The alleged conspiracy has spooked security experts into reviewing how Canada's sprawling transportation infrastructure can be safeguarded.

The conventional wisdom is that introducing airport-style screening at railway and bus stations would be unworkable and slow rail and bus line schedules to a crawl.

But Beaulieu told the committee an ID check is "being assessed" as part of Via's review.

Via has responded to eight to 10 security- or safety-related incidents so far this year, CP said Beaulieu told the committee. It appears none were terror related. Via spokesperson Jacques Gagnon said they ranged from protests blockading tracks to collisions with vehicles, CP said.

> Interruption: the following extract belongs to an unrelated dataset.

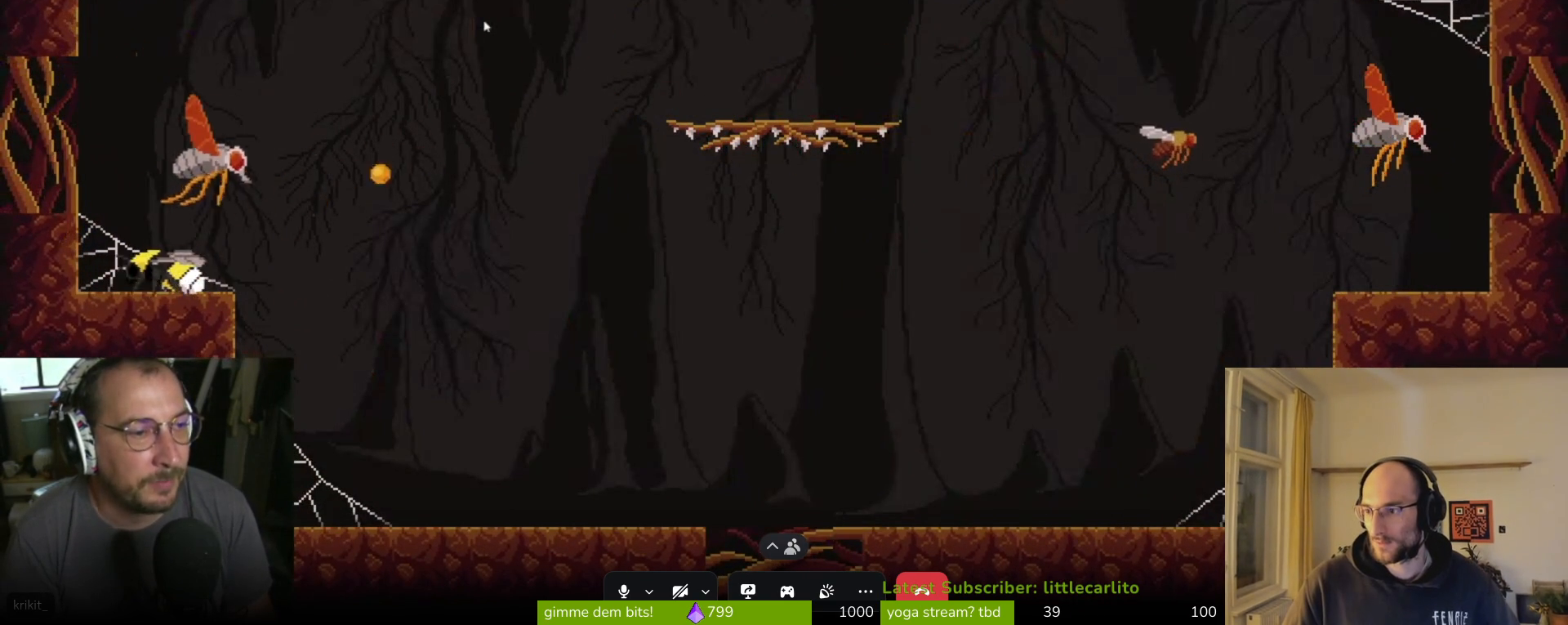
{"buttons": [], "left_stick": "right", "right_stick": "center", "events": [[67, "CIRCLE", "up"], [67, "left_stick", "up-right"], [133, "CIRCLE", "down"], [200, "left_stick", "right"], [267, "CIRCLE", "up"]]}
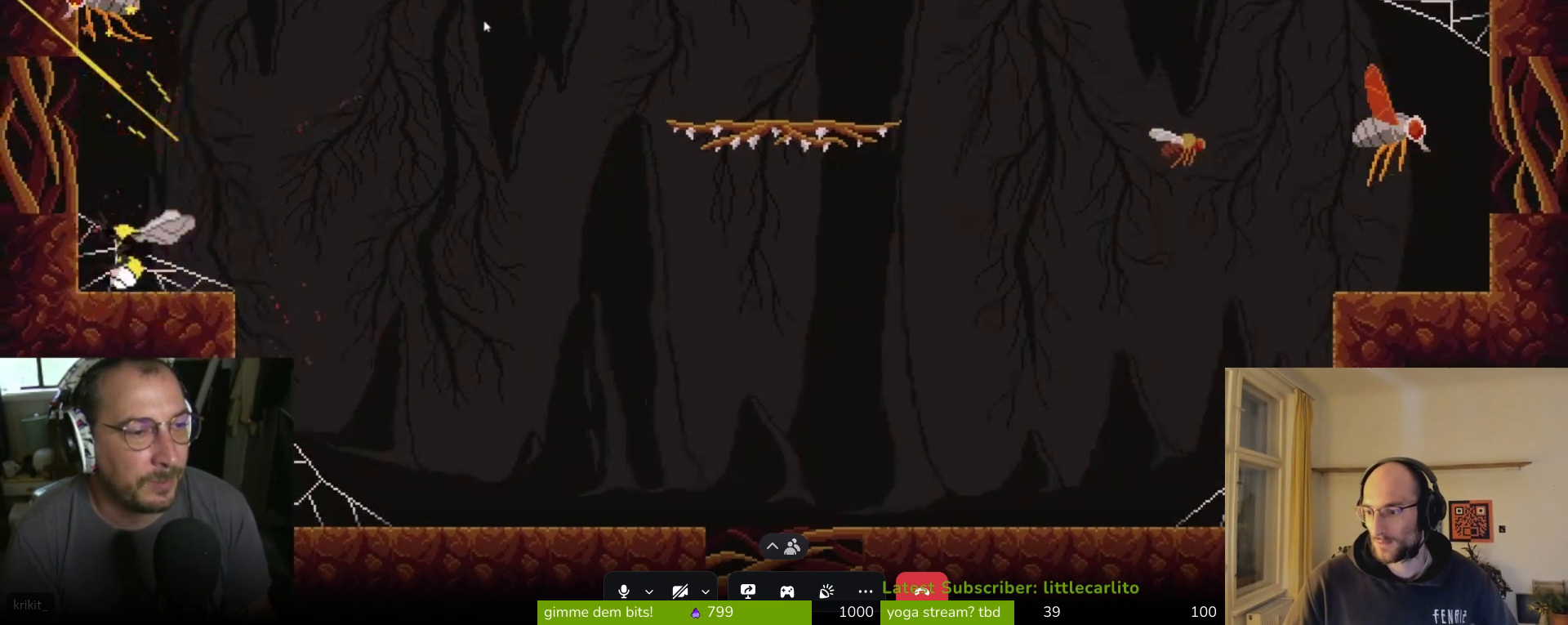
{"buttons": [], "left_stick": "up", "right_stick": "center", "events": [[167, "left_stick", "up"], [233, "CROSS", "down"], [433, "CROSS", "up"]]}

Gagnon wouldn't offer any further details on the idea of asking passengers for identification.

“We are constantly upgrading our services,” Gagnon told CP. “So in the context of what has happened recently, we are looking at this. But I cannot speculate as to what [we] will do.”

Beaulieu said passengers' tickets are scanned as they board the train, giving Via a list of names. Presumably passengers could be asked to produce photo ID at that point, as airline travellers do now.

Committee members had their own ideas for tightening security, including running passengers' names against police lists for potential threats, even if they're not terror-related, and giving Via access to lists of lost and stolen passports.

[ Related: Will Canada’s railway systems ever be completely secure? ]

Beaulieu gave the committee some insight into what Via does now, including observing passengers for behaviours that might signal a potential threat — such as buying a one-way ticket — and flagging tickets paid for with cash.

Aboard its trains, Via also has the equivalent of sky marshals who are trained to deal with security incidents, CP reported. Beaulieu wouldn't say how many trains have such oversight.

“To reveal more information about some of our measures would defeat the measures that are in place, so I’m going to choose not to answer that," he told the committee.